[Passage à examiner]:
——————

L'Estoile rapporte qu'il répondit à la reine mère, qui cherchait à éluder ses représentations par des doléances, mêlées de paroles aigres et fascheuses et même de menaces qu'il les feroit entendee à son maistre, mais qu'il le connoissoit pour prince qui ne se manioit pas à coups de baston[1].

Henri de Navarre, en effet, après avoir longtemps fait contre mauvaise fortune bon cœur ; n'attendait plus que l'occasion de mater la fortune elle-même et de corriger le sort, si longtemps ingrat à tant de belles qualités, mûries par l'épreuve et la leçon de l'adversité.

Il ne se faisait aucune illusion sur les résultats de la modération et de la temporisation.

La Ligue avait désormais précipité les choses à l'extrême ; la misère du temps, l'exaspération des passions politiques et religieuses, arrivées à leur paroxysme, hâtaient les péripéties tragiques et le dénouement fatal d'un drame qui ne pouvait plus finir que par la mort des principaux acteurs.

——————

(Images des pages et texte extrait)
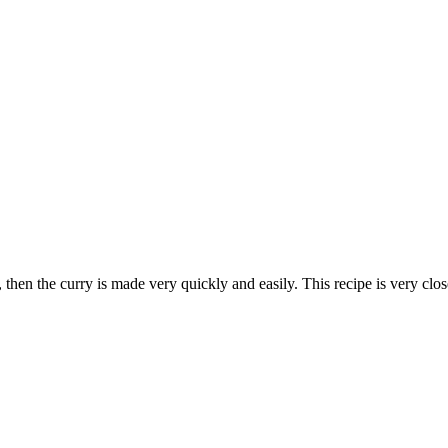
, then the curry is made very quickly and easily. This recipe is very close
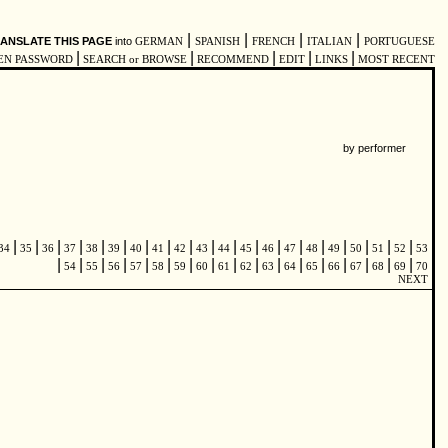
|
|
|
|
ANSLATE THIS PAGE
into
GERMAN
SPANISH
FRENCH
ITALIAN
PORTUGUESE
|
|
|
|
|
EN PASSWORD
SEARCH or BROWSE
RECOMMEND
EDIT
LINKS
MOST RECENT
by performer
|
|
|
|
|
|
|
|
|
|
|
|
|
|
|
|
|
|
|
34
35
36
37
38
39
40
41
42
43
44
45
46
47
48
49
50
51
52
53
|
|
|
|
|
|
|
|
|
|
|
|
|
|
|
|
|
54
55
56
57
58
59
60
61
62
63
64
65
66
67
68
69
70
NEXT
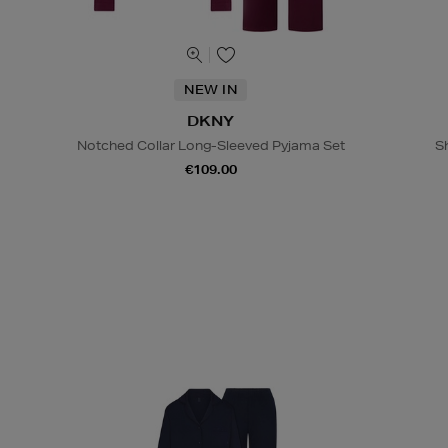
NEW IN
DKNY
Notched Collar Long-Sleeved Pyjama Set
S
€109.00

——————

[Énoncé du problème]:
Répondez d'après le passage sur Henri de Navarre :
1. À quoi le sort avait-il été si longtemps ingrat ?
2. Sur quels résultats Henri de Navarre ne se faisait-il aucune illusion ?
3. Comment le drame ne pouvait-il plus finir ?

[Réponse]:
1. À tant de belles qualités, mûries par l'épreuve et la leçon de l'adversité.
2. Sur les résultats de la modération et de la temporisation.
3. Par la mort des principaux acteurs.